Exercise objective>
Starting at the top of the entries below, set down every line exactly, please, until you reach the line with "According to the research", which is included too.

Material for this exercise>
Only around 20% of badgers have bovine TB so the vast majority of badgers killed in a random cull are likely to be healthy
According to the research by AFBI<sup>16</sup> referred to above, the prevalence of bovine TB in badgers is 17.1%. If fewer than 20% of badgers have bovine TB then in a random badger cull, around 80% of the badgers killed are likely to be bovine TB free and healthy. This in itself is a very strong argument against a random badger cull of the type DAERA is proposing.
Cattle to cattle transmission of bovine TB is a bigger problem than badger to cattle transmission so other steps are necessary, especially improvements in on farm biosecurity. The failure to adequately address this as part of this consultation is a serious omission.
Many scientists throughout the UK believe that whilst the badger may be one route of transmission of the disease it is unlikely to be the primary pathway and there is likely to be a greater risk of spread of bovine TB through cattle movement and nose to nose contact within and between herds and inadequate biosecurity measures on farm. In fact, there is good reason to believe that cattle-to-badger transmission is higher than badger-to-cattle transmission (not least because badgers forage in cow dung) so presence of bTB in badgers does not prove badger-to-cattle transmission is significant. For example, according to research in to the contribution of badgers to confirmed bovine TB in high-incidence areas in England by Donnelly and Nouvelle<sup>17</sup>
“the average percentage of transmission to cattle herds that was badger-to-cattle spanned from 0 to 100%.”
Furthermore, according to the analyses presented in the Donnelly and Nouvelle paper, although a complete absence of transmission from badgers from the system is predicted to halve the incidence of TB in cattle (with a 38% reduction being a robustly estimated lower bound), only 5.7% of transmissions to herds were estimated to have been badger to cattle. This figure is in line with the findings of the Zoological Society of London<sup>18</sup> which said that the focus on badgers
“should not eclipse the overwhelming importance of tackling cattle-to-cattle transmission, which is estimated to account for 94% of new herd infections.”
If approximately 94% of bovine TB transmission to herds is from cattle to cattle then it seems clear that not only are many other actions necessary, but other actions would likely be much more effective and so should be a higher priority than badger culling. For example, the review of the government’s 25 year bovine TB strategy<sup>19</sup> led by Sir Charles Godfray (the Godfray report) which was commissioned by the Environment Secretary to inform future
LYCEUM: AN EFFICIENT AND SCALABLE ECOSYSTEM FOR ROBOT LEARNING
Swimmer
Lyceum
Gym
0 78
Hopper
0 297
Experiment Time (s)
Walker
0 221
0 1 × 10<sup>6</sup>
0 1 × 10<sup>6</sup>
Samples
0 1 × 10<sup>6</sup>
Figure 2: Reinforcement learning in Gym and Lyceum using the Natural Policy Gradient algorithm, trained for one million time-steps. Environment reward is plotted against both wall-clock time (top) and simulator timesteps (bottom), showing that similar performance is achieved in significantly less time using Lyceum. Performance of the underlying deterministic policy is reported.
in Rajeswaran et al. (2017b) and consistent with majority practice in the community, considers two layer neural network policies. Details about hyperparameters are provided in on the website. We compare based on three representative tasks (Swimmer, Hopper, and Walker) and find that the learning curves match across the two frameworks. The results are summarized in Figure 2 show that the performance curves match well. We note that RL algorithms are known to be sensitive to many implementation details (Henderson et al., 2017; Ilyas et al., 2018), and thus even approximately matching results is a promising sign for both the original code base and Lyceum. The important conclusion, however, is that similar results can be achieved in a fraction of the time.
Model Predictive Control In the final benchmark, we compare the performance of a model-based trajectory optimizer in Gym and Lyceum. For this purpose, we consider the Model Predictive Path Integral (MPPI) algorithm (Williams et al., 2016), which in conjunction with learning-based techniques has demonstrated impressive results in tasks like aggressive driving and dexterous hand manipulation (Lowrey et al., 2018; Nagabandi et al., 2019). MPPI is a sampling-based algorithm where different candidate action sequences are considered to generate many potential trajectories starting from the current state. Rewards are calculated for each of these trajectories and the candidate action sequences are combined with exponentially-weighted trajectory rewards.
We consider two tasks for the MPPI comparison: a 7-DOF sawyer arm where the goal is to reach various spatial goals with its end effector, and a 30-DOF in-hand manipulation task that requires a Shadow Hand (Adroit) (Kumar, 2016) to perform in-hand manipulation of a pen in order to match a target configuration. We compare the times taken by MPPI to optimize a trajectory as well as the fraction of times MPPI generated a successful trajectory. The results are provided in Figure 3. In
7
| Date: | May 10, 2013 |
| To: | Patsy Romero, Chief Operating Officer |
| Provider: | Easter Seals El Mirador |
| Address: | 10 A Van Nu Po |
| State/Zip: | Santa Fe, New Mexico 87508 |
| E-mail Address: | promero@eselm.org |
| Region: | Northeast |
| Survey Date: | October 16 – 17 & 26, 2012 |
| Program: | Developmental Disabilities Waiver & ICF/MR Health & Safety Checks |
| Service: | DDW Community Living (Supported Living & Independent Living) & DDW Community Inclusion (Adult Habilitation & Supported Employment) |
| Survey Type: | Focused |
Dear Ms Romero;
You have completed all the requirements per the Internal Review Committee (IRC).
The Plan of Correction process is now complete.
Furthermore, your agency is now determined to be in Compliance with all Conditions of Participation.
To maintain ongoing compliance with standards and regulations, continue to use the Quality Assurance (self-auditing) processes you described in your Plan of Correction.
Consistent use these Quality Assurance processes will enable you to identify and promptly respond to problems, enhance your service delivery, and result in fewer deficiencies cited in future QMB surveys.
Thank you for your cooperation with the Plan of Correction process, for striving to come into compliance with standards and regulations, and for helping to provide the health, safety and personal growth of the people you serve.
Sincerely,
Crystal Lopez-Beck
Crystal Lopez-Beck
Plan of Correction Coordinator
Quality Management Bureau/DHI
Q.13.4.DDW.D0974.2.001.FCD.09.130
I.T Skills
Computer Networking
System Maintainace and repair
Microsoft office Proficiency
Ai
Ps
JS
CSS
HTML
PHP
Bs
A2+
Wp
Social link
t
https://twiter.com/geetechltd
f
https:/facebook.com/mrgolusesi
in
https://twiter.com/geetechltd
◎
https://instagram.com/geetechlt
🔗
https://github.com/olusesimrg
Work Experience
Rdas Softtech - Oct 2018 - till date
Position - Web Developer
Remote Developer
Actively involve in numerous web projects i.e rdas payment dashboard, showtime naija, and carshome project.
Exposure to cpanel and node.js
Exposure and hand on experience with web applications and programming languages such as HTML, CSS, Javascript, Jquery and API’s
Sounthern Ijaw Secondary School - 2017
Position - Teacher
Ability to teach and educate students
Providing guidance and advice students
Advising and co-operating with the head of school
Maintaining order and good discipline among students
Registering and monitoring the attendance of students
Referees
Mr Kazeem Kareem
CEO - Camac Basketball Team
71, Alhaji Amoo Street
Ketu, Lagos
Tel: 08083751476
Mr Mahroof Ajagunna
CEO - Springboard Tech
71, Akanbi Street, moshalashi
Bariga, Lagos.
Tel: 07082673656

Output below>
Only around 20% of badgers have bovine TB so the vast majority of badgers killed in a random cull are likely to be healthy
According to the research by AFBI<sup>16</sup> referred to above, the prevalence of bovine TB in badgers is 17.1%. If fewer than 20% of badgers have bovine TB then in a random badger cull, around 80% of the badgers killed are likely to be bovine TB free and healthy. This in itself is a very strong argument against a random badger cull of the type DAERA is proposing.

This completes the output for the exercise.